Avez-vous toujours été intéressée par le design et l’architecture?

J’ai toujours aimé peindre et dessiner et ce, dès l’école primaire. Plus jeune, je consacrais tout mon temps libre à des activités artistiques. Plus tard, au lycée, je suis allée aux Etats-Unis dans le cadre d’un programme d’échange. Là, grâce à mon professeur d’éducation artistique, j’ai découvert que j’avais un certain talent. Cette femme m’a encouragée à me présenter à des concours artistiques et elle m’a aidée à me rapprocher de l’art en général. C’est à cette époque que j’ai commencé à envisager de faire des études d’architecture.

Quelles ont été vos premières influences dans cette discipline?

J’ai grandi dans un petit village situé dans le nord de la Slovaquie. Du coup, je me sens très proche de la nature, des matériaux naturels et je valorise énormément le travail artisanal. J’aime travailler la pierre et le bois naturel, que je marie avec des matériaux de construction plus contemporains.

Pouvez-vous nous parler de votre expérience du métier en tant que femme?

Quand on travaille avec des clients émotionnellement très attachés à un projet, il faut impérativement leur accorder du temps, de l’attention. Vous devez nécessairement apprendre à écouter. C’est le seul moyen de comprendre véritablement leurs besoins et leurs envies. J’aime penser que je suis assez douée pour ça. C’est peut-être lié au fait que je suis une femme, même si on ne peut pas généraliser.

Quels sont les défis particuliers auxquels vous avez été confrontée?

Réussir à être à la fois architecte et mère de deux enfants.

« Les femmes architectes — tout comme les femmes qui travaillent dans d’autres domaines — sont confrontées à un défi de taille, qui est de réussir à être de bonnes mères tout en assurant leur réussite professionnelle.
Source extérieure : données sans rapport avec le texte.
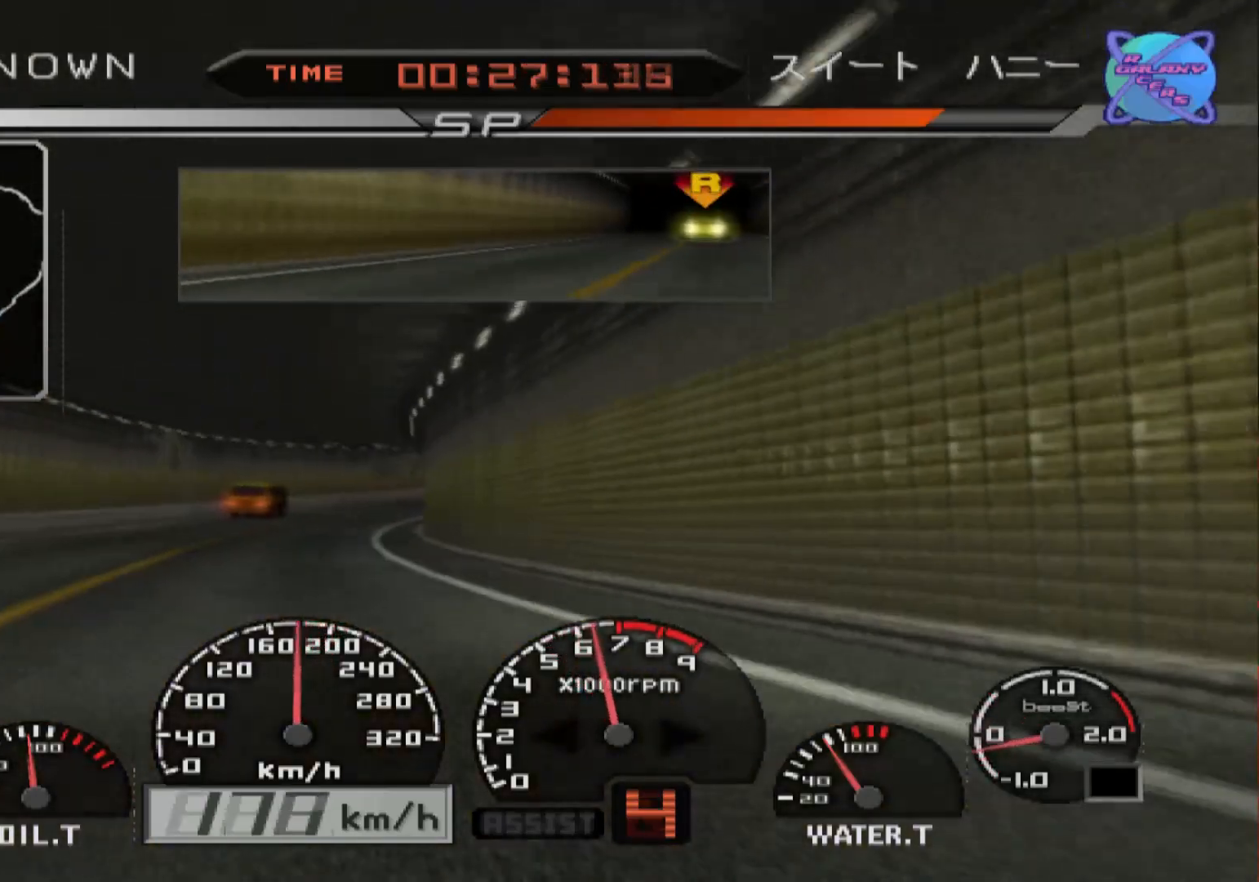
{"buttons": ["L2"], "left_stick": "right", "right_stick": "center", "events": [[133, "L2", "up"], [133, "left_stick", "left"], [283, "left_stick", "center"], [333, "left_stick", "right"], [433, "L2", "down"]]}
C’est possible, mais cela demande beaucoup d’autodiscipline et une bonne gestion du temps. »

Vous avez travaillé pour divers cabinets d’architecture avant de créer le vôtre. Qu’est-ce qui est différent quand on possède sa propre agence?

J’ai commencé à travailler pour un studio d’architecture renommé alors que j’étais encore à l’Université. Ça a été une fabuleuse expérience et j’ai beaucoup appris de tous ces architectes chevronnés. J’ai aussi eu la chance d’observer ce qu’était le travail d’équipe au sein d’un grand groupe de décorateurs, ce qui m’a été très utile. Plus tard, j’ai compris que j’avais envie d’être en contact direct avec le client. C’est la raison pour laquelle j’ai créé ma propre affaire avec mon mari. J’avais déjà des enfants à l’époque. La possibilité de devenir maître de mon temps était donc très importante pour moi. Il est impossible de comparer les deux situations. Les responsabilités sont foncièrement différentes. Mais le fait de pouvoir organiser librement son temps entre le travail et la vie privée n’a pas de prix.

Pensez-vous qu’il soit plus difficile pour une femme de défendre sa vision du design et de l’architecture?

Je crois que c’est aussi difficile pour un homme que pour une femme de créer puis de gérer sa propre affaire. La seule différence, c’est que la tache est un peu plus rude pour les femmes qui ont des enfants. Les femmes architectes — tout comme les femmes qui travaillent dans d’autres domaines — sont confrontées à un défi de taille, qui est de réussir à être de bonnes mères tout en assurant leur réussite professionnelle. C’est possible, mais cela demande beaucoup d’autodiscipline, une bonne gestion du temps et, dans mon cas, un énorme coup de main de mon mari, qui est lui aussi architecte.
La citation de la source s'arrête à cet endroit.